The release to production had to be delayed by one day with respect to original plan due to a deployment issue affecting the dCache server and the analysis of an issue affecting the UI of one of the early adopter sites. The dCache server has been removed from the release and a new round of testing is now ongoing to validate the correct interactions of the clients with the existing service.
No further questions.
EGEE Items From ROC Reports
No major issues raised by any ROCs this week. (5/14) ROCs hadn't submitted the report at 3:30!
Nothing raised at the meeting.
Fixing MPI sites (from the MPI WG)
The SAM MPI tests are raising alarms from this morning, as agreed last week! Update received from Isabel Campos (MPI Task Force) last week here summarised. The current situation is the following:
There are 90 sites which publish the MPI-START tag, 88 are tested by SAM and 2 other sites (IFCA and RAL) are not tested because the way they publish the SubCluster info. Of those sites: 69 working fine (67 at SAM + IFCA + RAL); 20 errors; 2 are in maintenance.
This gives 76% of sites passing the tests (75% if we don't count the sites out of SAM)
For all the sites with errors a ticket in GGUS has been opened and most of them are working actively on finding a solution. There is a guide with the list of errors found and possible solutions for them at http://wiki.ifca.es/e-ciencia/index.php/MPI_Errors Documentation for MPI Support in EGEE:
https://twiki.cern.ch/twiki/bin/view/EGEE/MpiTools
More information about errors in the MPI knowledge DB:
http://wiki.ifca.es/e-ciencia/index.php/MPI_Errors
From today, the MPI tests have been made critical for raising alarms in the dashboard (not for the availability/reliability calculations).
Apel status update
APEL team: Had a large DB crash and recovery was not straight forward.
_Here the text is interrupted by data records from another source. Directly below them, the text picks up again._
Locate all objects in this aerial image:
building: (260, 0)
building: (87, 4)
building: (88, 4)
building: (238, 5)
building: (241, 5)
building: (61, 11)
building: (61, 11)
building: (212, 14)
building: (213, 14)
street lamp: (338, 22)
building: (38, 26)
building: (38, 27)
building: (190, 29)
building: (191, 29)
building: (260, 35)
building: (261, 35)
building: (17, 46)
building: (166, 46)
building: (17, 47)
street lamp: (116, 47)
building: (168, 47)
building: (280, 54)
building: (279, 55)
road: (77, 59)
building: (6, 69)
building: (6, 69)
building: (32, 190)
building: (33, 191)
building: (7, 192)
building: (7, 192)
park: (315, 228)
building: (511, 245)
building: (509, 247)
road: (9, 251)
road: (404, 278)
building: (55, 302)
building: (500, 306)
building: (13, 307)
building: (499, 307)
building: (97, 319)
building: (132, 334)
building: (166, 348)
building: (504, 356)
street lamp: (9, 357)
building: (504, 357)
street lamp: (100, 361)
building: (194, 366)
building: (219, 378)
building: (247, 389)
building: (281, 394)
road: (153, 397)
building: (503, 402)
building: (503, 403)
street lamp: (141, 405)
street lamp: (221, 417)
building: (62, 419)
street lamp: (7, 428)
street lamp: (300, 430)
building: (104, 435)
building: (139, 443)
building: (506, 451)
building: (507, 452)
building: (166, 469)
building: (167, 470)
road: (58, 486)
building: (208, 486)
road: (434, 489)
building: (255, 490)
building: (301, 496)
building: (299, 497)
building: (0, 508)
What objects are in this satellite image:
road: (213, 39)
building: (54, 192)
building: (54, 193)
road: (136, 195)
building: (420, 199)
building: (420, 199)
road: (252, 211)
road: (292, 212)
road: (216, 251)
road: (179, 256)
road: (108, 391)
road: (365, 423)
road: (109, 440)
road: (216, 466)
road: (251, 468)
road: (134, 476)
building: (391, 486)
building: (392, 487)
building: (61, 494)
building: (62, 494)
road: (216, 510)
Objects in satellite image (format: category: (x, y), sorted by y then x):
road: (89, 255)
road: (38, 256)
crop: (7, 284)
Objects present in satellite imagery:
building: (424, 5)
In process of recovering. Will need to ask sites to republish for some time in Jan, but can't give the exact period yet. The system is not yet up and running. The warnings will not be fixed until the central DB is running correctly. Estimated date for completion: some time next week. Maite: Concerned that the recovery period - more than 2 weeks - exists for such a key central operations tool as APEL. Also, the communications could have been clearer - there was no update last week to EGEE. APEL team: Lessons have already been learned and will be implemented. But it's not clear to us the correct channels to use for communications. Maite: Frequent broadcasts would be fine.